Wuki played his remixes of “Eye of the Tiger”, “Feliz Navidad”, “Peanut Butter Jelly Time” and “Circle of Life” alongside some of his viral sounds on TikTok.

Grammy-nominated DJ and producer Wuki watches UM's Foote Green in front of a crowd of college students.
Grammy-nominated DJ and producer Wuki watches UM’s Foote Green in front of a crowd of college students. Photo credit: EQ Collective

“I told you we were going to get weird,” Wuki shouted to the crowd.

Some students criticized the timing of the festival, noting its coincidence with finals week.

“If it was another time, it would be a lot of people who aren’t necessarily hardcore fans who would have come and still supported the club and supported the artists,” said one viewer.

Unfortunately, Foote Green’s availability and lineup has forced EQ Collective to have a limited number of options.

Either way, the festival has always been an opportunity for EDM lovers to come together and share the experience. EQ Collective members and viewers also noted that the festival was a chance to relax before really starting to study.

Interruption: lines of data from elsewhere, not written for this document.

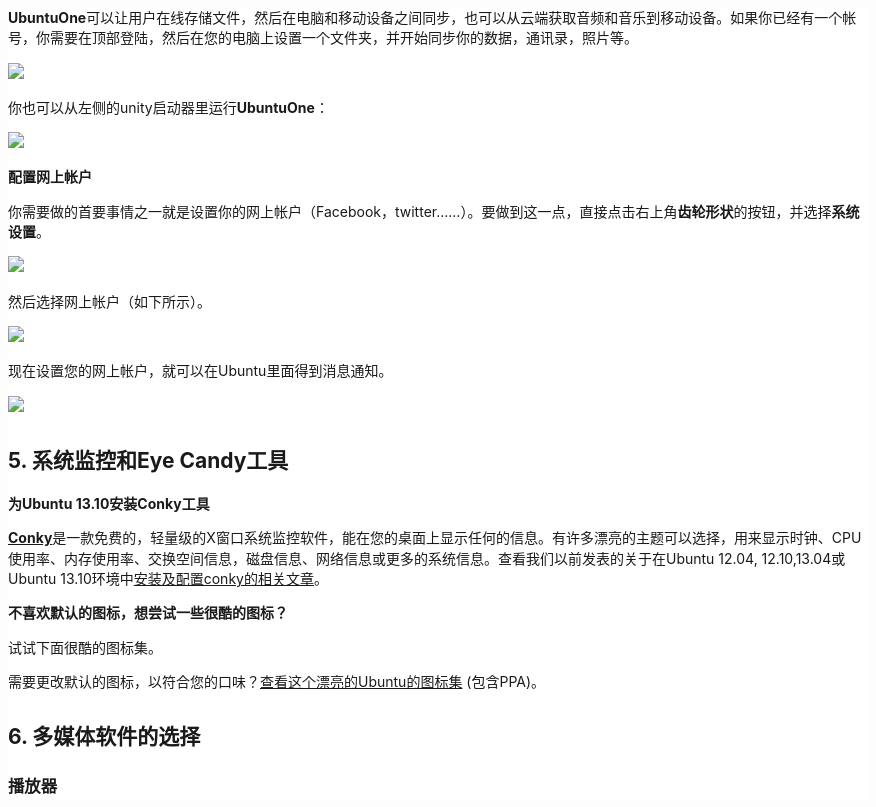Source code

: 
**UbuntuOne**可以让用户在线存储文件，然后在电脑和移动设备之间同步，也可以从云端获取音频和音乐到移动设备。如果你已经有一个帐号，你需要在顶部登陆，然后在您的电脑上设置一个文件夹，并开始同步你的数据，通讯录，照片等。


 ![](/Asserts/Images/album/201310/22/2208112u8zi8tqk9fk9ukr.png)


你也可以从左侧的unity启动器里运行**UbuntuOne**：


 ![](/Asserts/Images/album/201310/22/220812xq94aphattgaatob.png)


**配置网上帐户**


你需要做的首要事情之一就是设置你的网上帐户（Facebook，twitter……）。要做到这一点，直接点击右上角**齿轮形状**的按钮，并选择**系统设置**。


 ![](/Asserts/Images/album/201310/22/220813qkk9jrzlujouez5k.png)


然后选择网上帐户（如下所示）。


 ![](/Asserts/Images/album/201310/22/220815yc80zy1ttsibuttb.png)


现在设置您的网上帐户，就可以在Ubuntu里面得到消息通知。


 ![](/Asserts/Images/album/201310/22/2208164ib4s4picoz2z4dc.png)


**5. 系统监控和Eye Candy工具**
-----------------------


**为Ubuntu 13.10安装Conky工具**


[**Conky**](http://conky.sourceforge.net/)是一款免费的，轻量级的X窗口系统监控软件，能在您的桌面上显示任何的信息。有许多漂亮的主题可以选择，用来显示时钟、CPU使用率、内存使用率、交换空间信息，磁盘信息、网络信息或更多的系统信息。查看我们以前发表的关于在Ubuntu 12.04, 12.10,13.04或Ubuntu 13.10环境中[安装及配置conky的相关文章](http://www.unixmen.com/configure-conky-lua-in-ubuntu-11-10-12-04-fedora-debian-and-linuxmint-howto-conky/)。


**不喜欢默认的图标，想尝试一些很酷的图标？**


试试下面很酷的图标集。


需要更改默认的图标，以符合您的口味？[查看这个漂亮的Ubuntu的图标集](http://www.unixmen.com/nice-collection-of-iconsets-themes-for-your-linux-desktop-with-installation-instructions-ubuntu-ppa/) (包含PPA)。


**6. 多媒体软件的选择**
---------------


### **播放器**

As EQ Collective looks ahead to next year, they hope to host a festival of similar caliber with a few minor tweaks.

“I’m super proud of everyone. These kids are amazing. Talent. Pure talent,” said Devon Green, vice president and social president of EQ Collective.

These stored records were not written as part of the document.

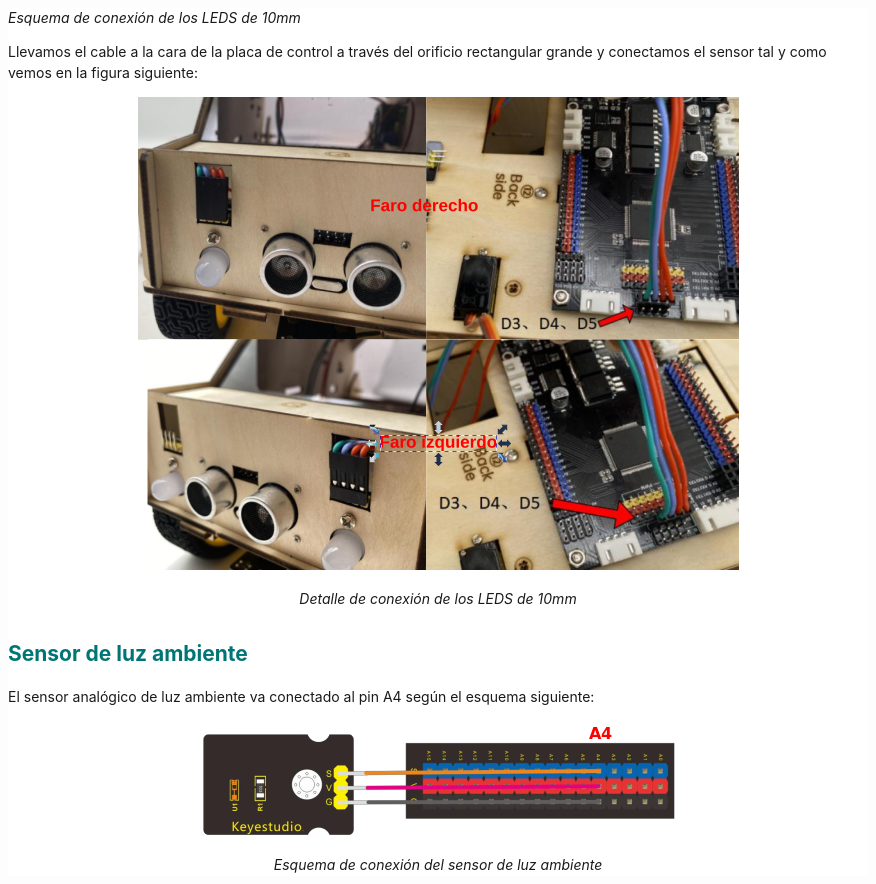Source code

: *Esquema de conexión de los LEDS de 10mm*

</center>

Llevamos el cable a la cara de la placa de control a través del orificio rectangular grande y conectamos el sensor tal y como vemos en la figura siguiente:

<center>

![Detalle de conexión de los LEDS de 10mm](./img/material/conex/con_faros_deta.png)

*Detalle de conexión de los LEDS de 10mm*

</center>

## <FONT COLOR=#007575>**Sensor de luz ambiente**</font>
El sensor analógico de luz ambiente va conectado al pin A4 según el esquema siguiente:

<center>

![Esquema de conexión del sensor de luz ambiente](./img/material/conex/con_amb.png)

*Esquema de conexión del sensor de luz ambiente*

After Glow will also seek to partner with Canes Carnival to form a two-day festival, easing the transition between the two days and attracting a wider audience.

“I really hope we can get more organizations to represent themselves at this event,” Green said.

Matousek and Green personally thanked Hurricane Productions, SAFAC and their advisor for their help in preparing for the festival.